In the first place we may induce a large amount of casual labour in particular districts, not by decreasing the gross quantity of work required by the country, but by merely shifting the work into new quarters, and so decreasing the quantity in the ordinary localities. “The west of England,” says Mr. Dodd, in his account of the textile manufactures of Great Britain, “was formerly, and continued to be till a comparatively recent period, the most important clothing district in England. The changes which the woollen manufacture, as respects both localization and mode of management, has been and is now undergoing, are very remarkable. Some years ago the ‘west of England cloths’ were the test of excellence in this manufacture; while the productions of Yorkshire were deemed of a coarser and cheaper character.
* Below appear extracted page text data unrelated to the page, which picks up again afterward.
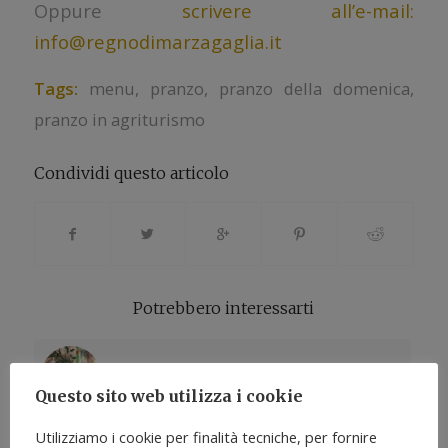
Oppure
scrivere all’e-mail:
info@regnodimarzagaglia.it
Tags:
menu
,
pranzo
,
pranzo della domenica
,
pranzo in agriturismo
Condividi questo articolo
Potrebbero interessarti
Menu domenica 16 luglio
Questo sito web utilizza i cookie
Utilizziamo i cookie per finalità tecniche, per fornire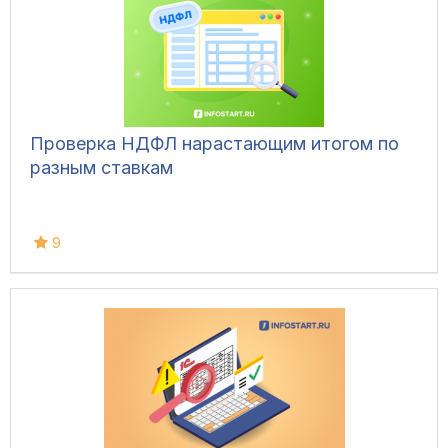
Проверка НДФЛ нарастающим итогом по
разным ставкам
9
At present, although the western counties have not deteriorated in their product, the West Riding of Yorkshire has made giant strides, by which equal skill in every department has been attained; while the commercial advantages resulting from coal-mines, from water-power, from canals and railroads, and from vicinage to the eastern port of Hull and the western port of Liverpool, give to the West Riding a power which Gloucestershire and Somersetshire cannot equal. The steam-engine, too, and various machines for facilitating some of the manufacturing processes, have been more readily introduced into the former than into the latter; a circumstance which, even without reference to other points of comparison, is sufficient to account for much of the recent advance in the north.”
Of late years the products of many of the west of England clothing districts have considerably declined. Shepton Mallet, Frome and Trowbridge, for instance, which were at one time the seats of a flourishing manufacture for cloth, have now but little employment for the workmen in those parts; and so with other towns. “At several places in Wiltshire, Somersetshire, and Gloucestershire, and others of the western counties,” says Mr. Thornton, “most of the cottagers, fifty years ago, were weavers, whose chief dependence was their looms, though they worked in the field at harvest time and other busy seasons. By so doing they kept down the wages of agricultural labourers, who had no other employment; and now that they have themselves become dependent upon agriculture, in consequence of the removal of the woollen manufacture from the cottage to the factory” [as well as to the north of England], “these reduced wages have become their own portion also;” or, in other words, since the shifting of the woollen manufacture in these parts, the quantity of casual labour in the cultivation of the land has been augmented.